Quelques voyages faits dans sa jeunesse permirent sans doute à Gabriel de Roton de voir certains vases grecs dans des musées et des collections particulières. Mais il rencontra surtout des images de vases grecs dans des publications archéologiques qui comportaient des planches de relevés graphiques. Dans la bibliographie de La Femme dans la céramique grecque, Notor donne une cinquantaine de titres, en commençant par le recueil de Wilhelm Tischbein, Collection of engravings from ancient vases, Naples, 1791-1795. On trouve dans ses archives les noms de Salomon Reinach, d’Eduard Gerhard (Auserlesene griechische Vasenbilder, 4. vol., Berlin, 1840-1848), de Fröhner (Choix de vases grecs), de F. Milligen (Peintures antiques de vases grecs, tirées de diverses collections, Rome, 1813) de J. de Witte (Description des collections d’antiquités conservées à l’hôtel Lambert, Paris, 1886). Pour cette dernière collection en particulier, Notor a pu s’inspirer de planches en noir et orangé dessinées par A. Housselin. Cette lettre de 1936, retrouvée dans ses archives, montre que notre vicomte avait le sentiment de faire œuvre de précurseur en travaillant à son Iliade et son Odyssée illustrées par la céramique grecque.

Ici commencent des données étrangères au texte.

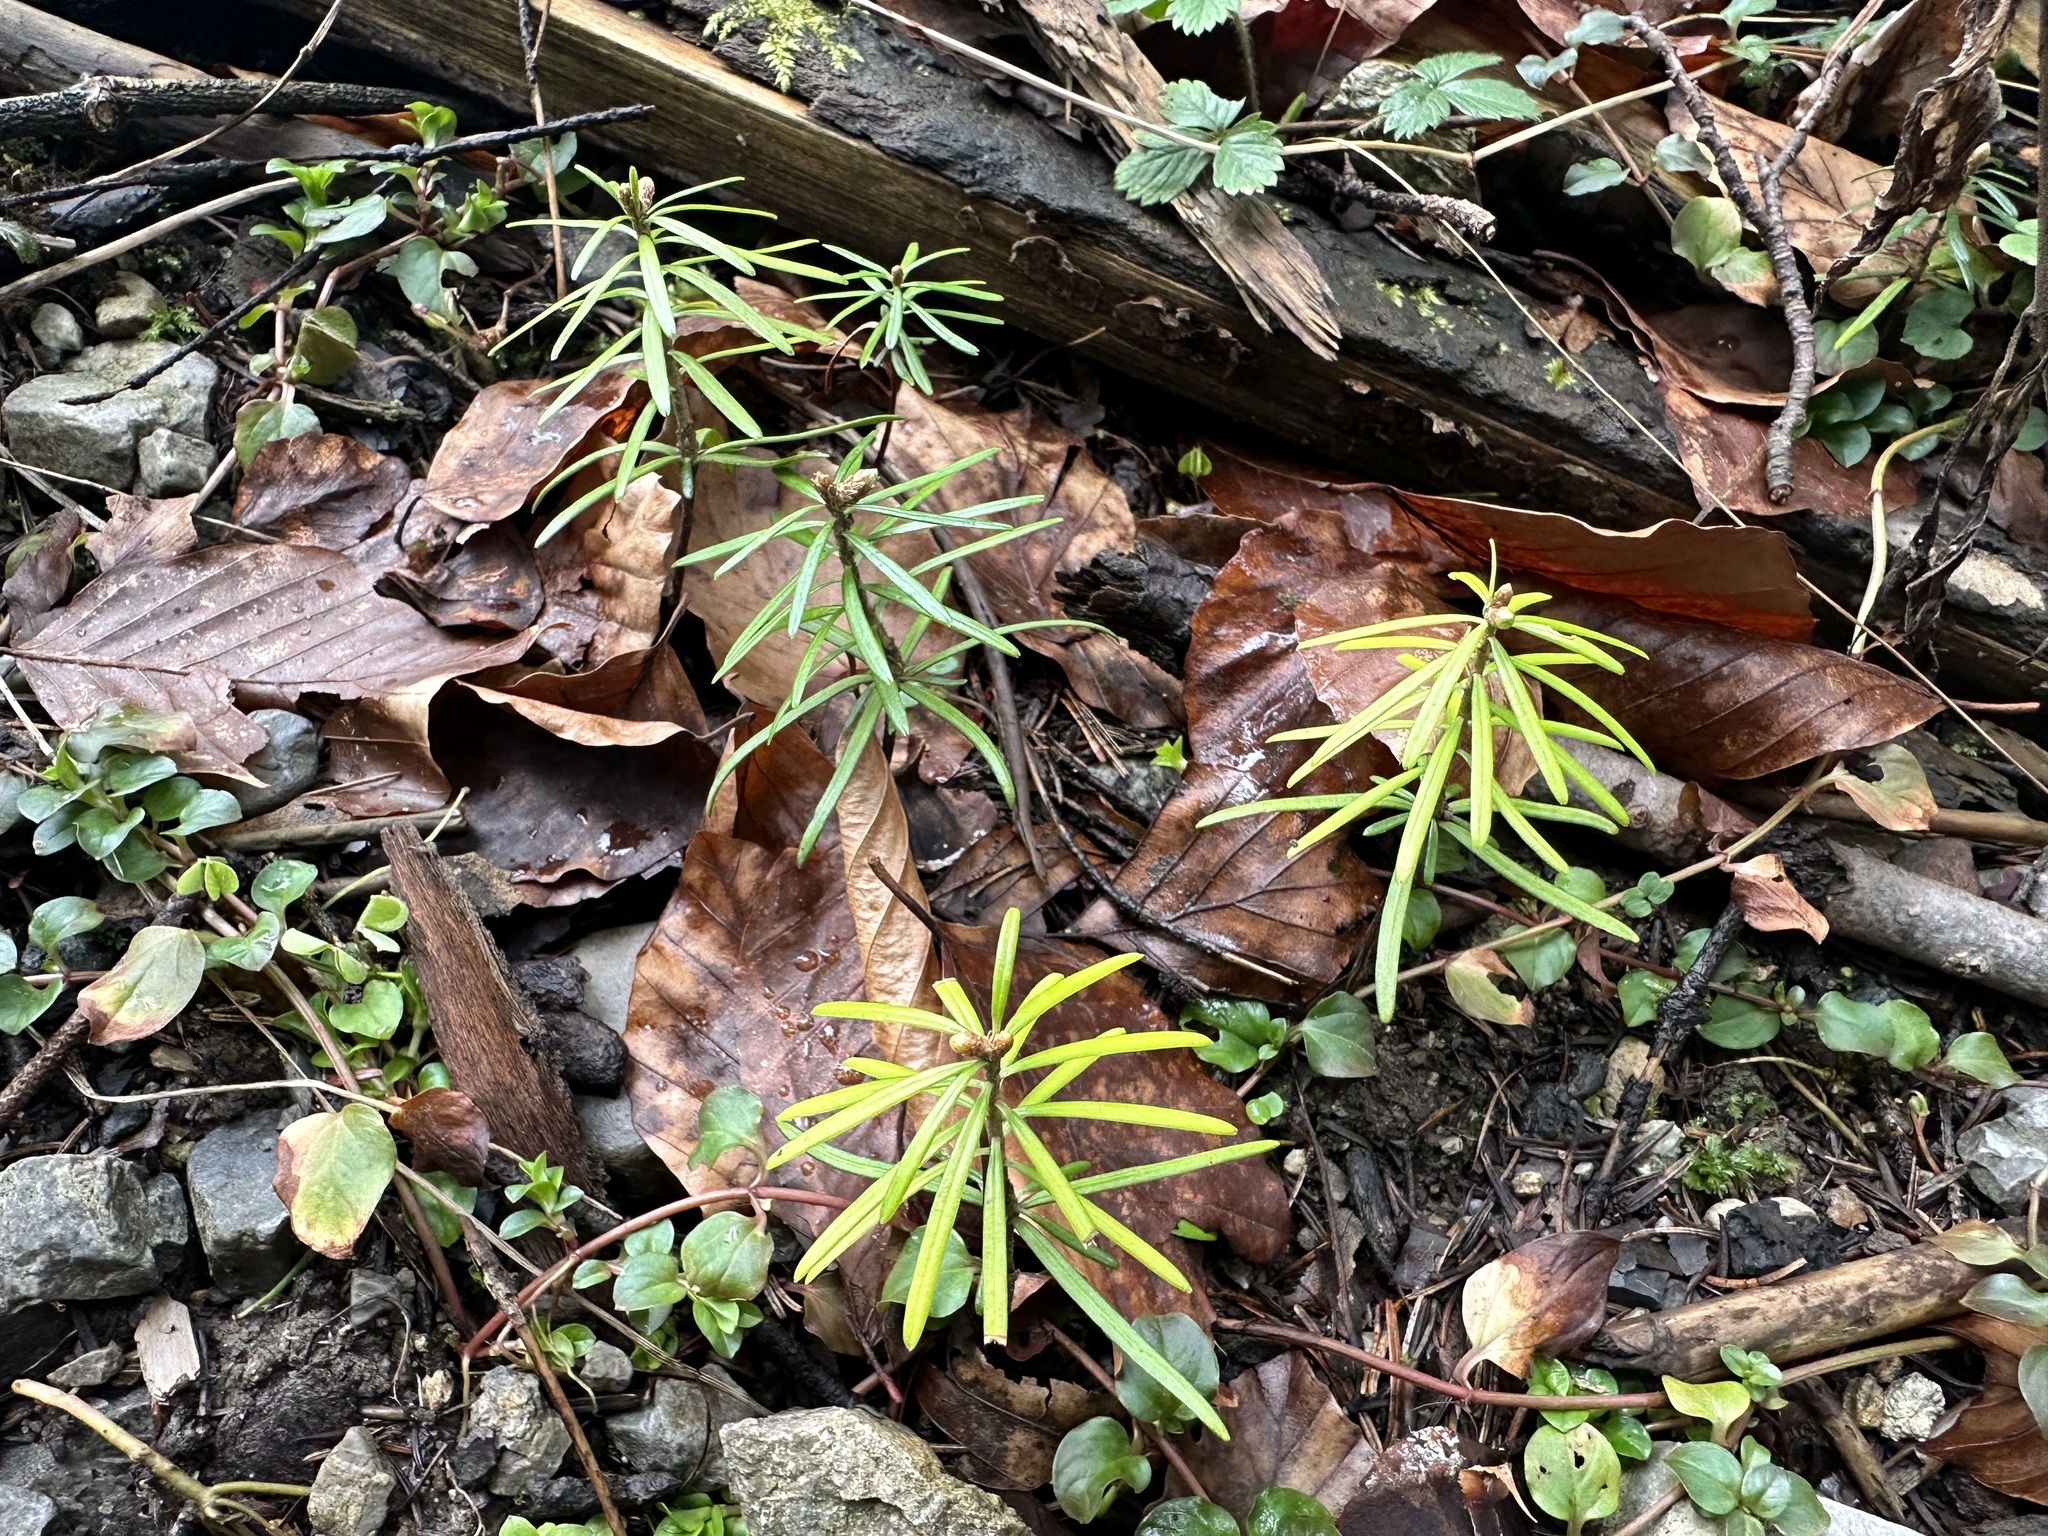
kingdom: Plantae
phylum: Tracheophyta
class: Pinopsida
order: Pinales
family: Pinaceae
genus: Abies
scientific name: Abies alba
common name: Silver fir
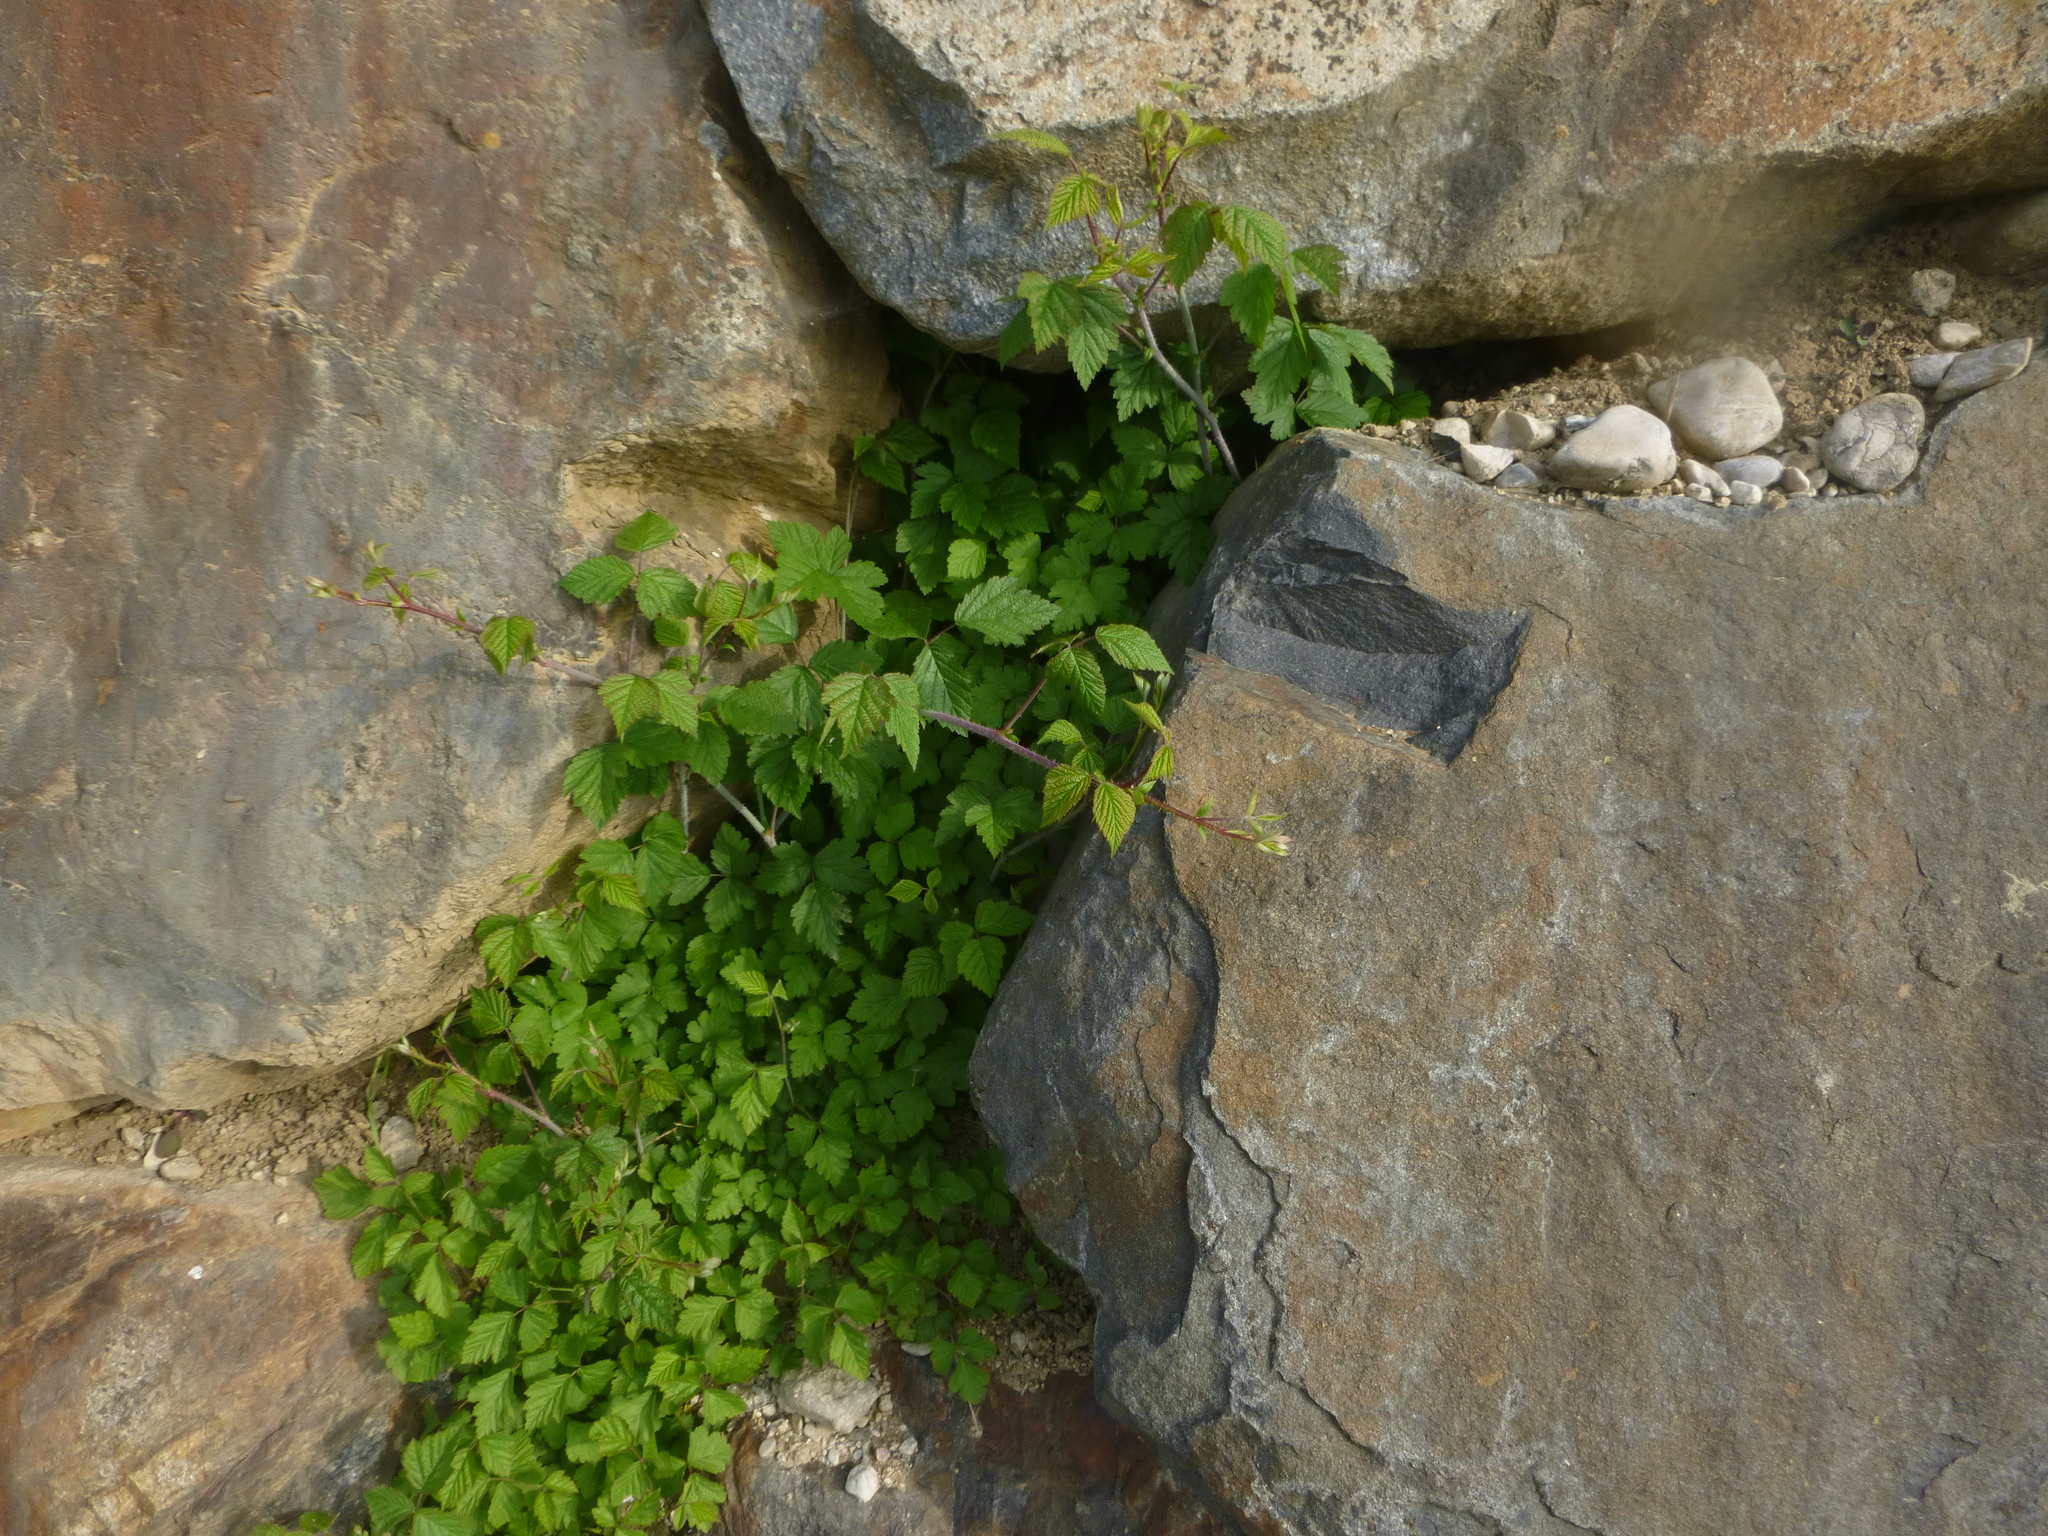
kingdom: Plantae
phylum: Tracheophyta
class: Magnoliopsida
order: Rosales
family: Rosaceae
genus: Rubus
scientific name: Rubus caesius
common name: Dewberry
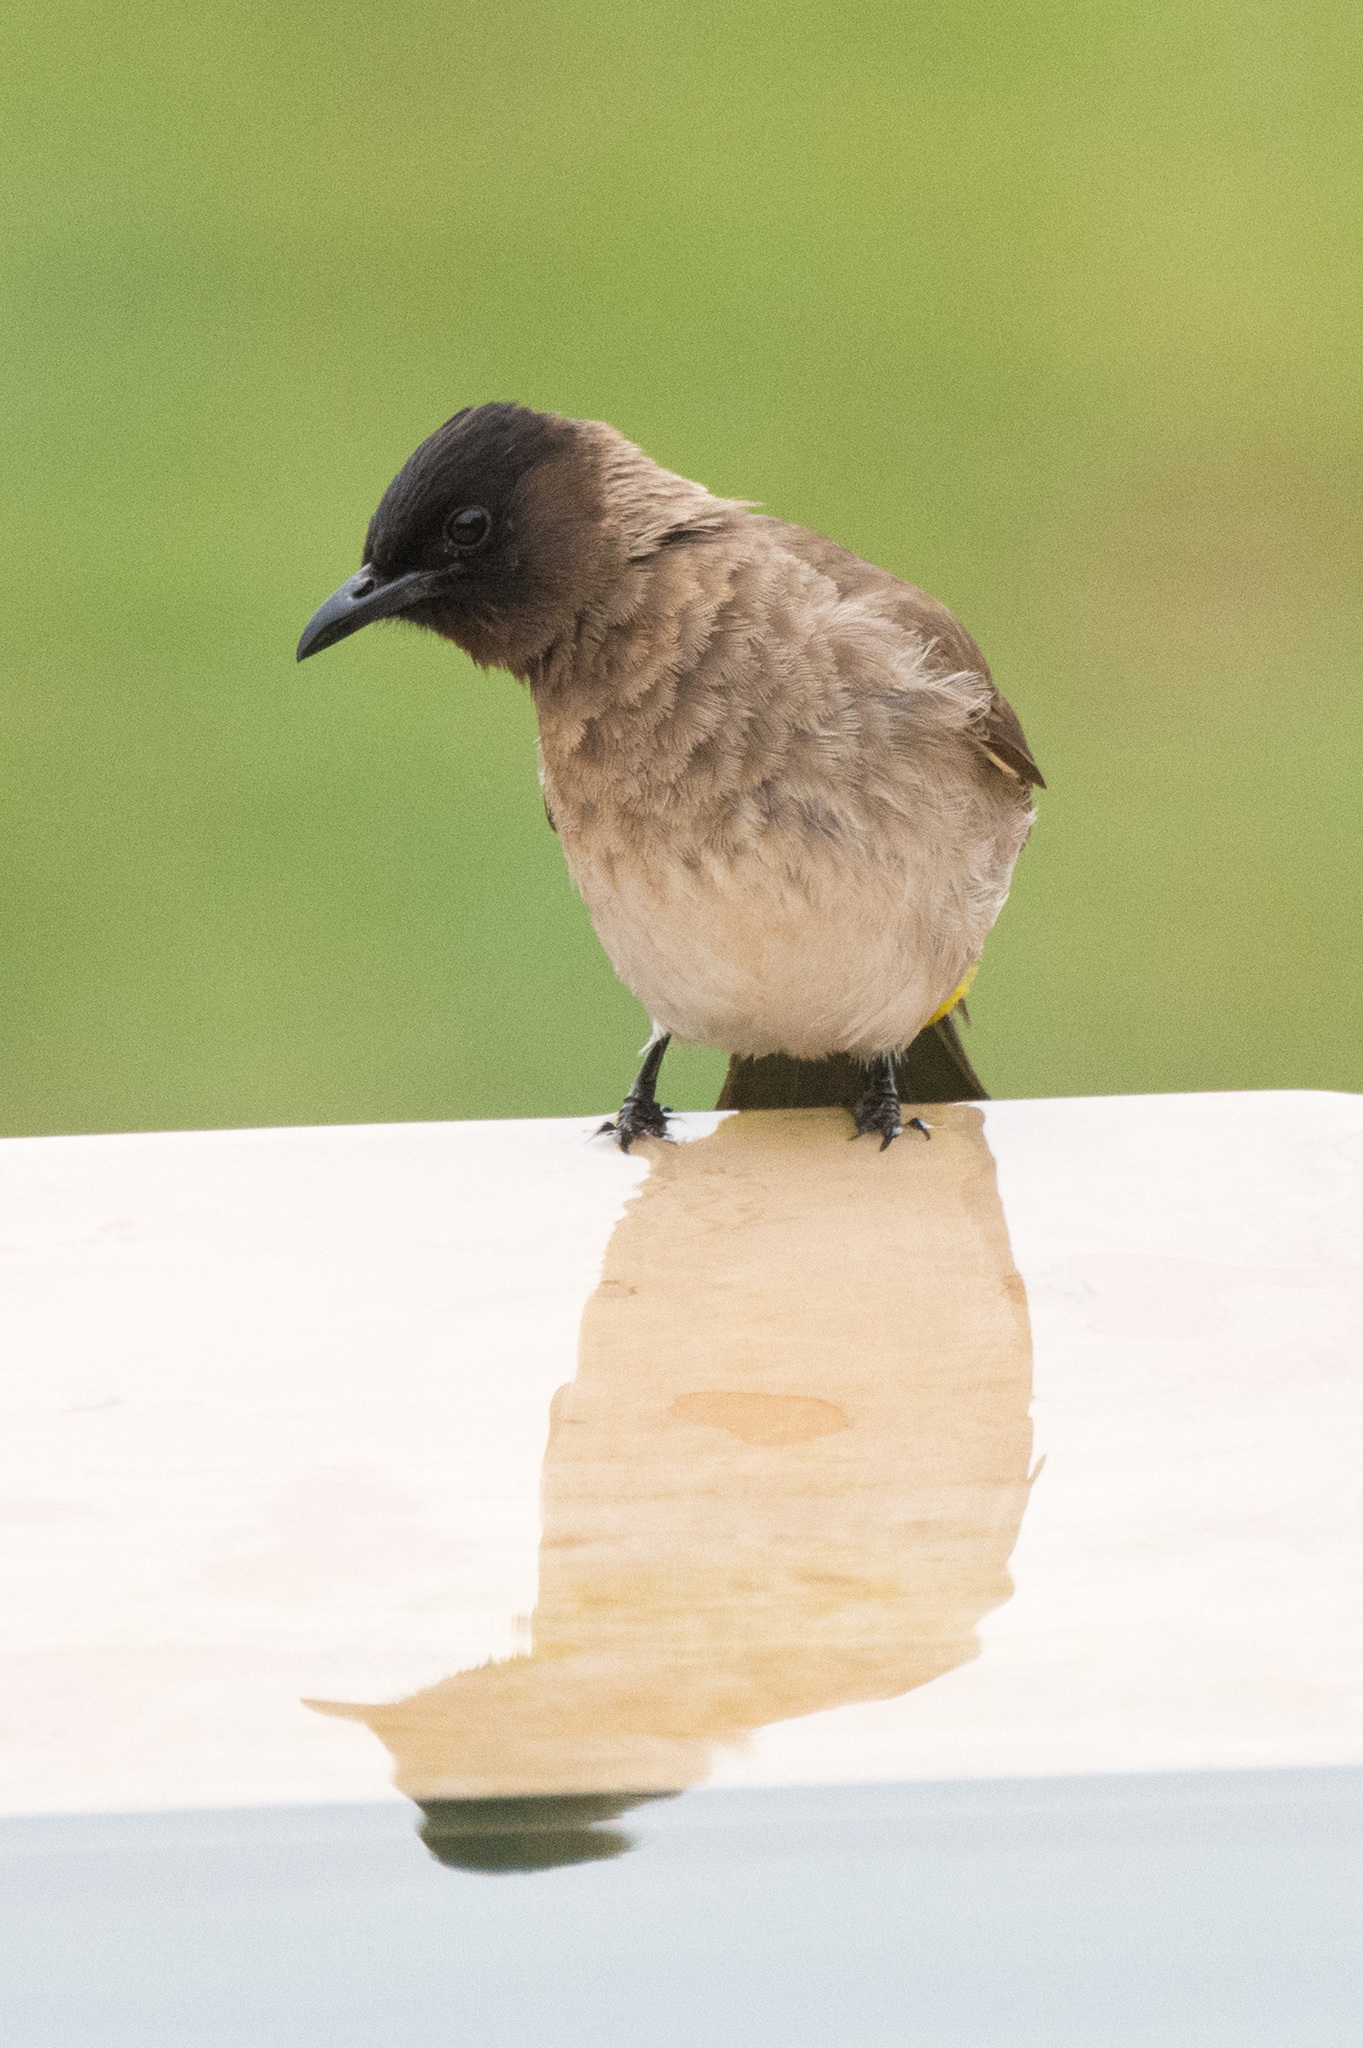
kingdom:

« J’ai bavardé avec le libraire des « Belles-Lettres » autrement dit de l’Association Guillaume Budé. L’Iliade de Mazon a gros succès, sa clientèle étant celle des collèges, lycées, universitaires et puis lettrés qui achètent généralement tout ce qui paraît dans cette collection comme traduction d’auteurs latins (La Louve) et grecs (La Chouette). — S’est étonné de ma question concernant une illustration possible d’après les reproductions de peintures de vases grecs. — J’ai acheté « L’Âme hellénique d’après les vases grecs » par Georges Méautis = 25F. Si vous ne le gardez pas pour vous, je le conserverai volontiers. De même « Le Dessin chez les Grecs d’après les vases peints » de Pottier, petit bouquin que vous possédez certainement. (…) »

Notor travaillait donc à partir d’images antérieures qu’il pouvait reproduire avec l’aide de calques ou redessiner, d’un trait particulièrement sûr, fin et précis. Le document ci-dessous montre un dessin esquissé, puis abandonné. A droite un premier dessin au crayon, résultant peut-être de l’utilisation d’un calque ; à gauche l’opération suivante : le dessin au trait à l’encre de chine. Il restait ensuite à noircir les surfaces.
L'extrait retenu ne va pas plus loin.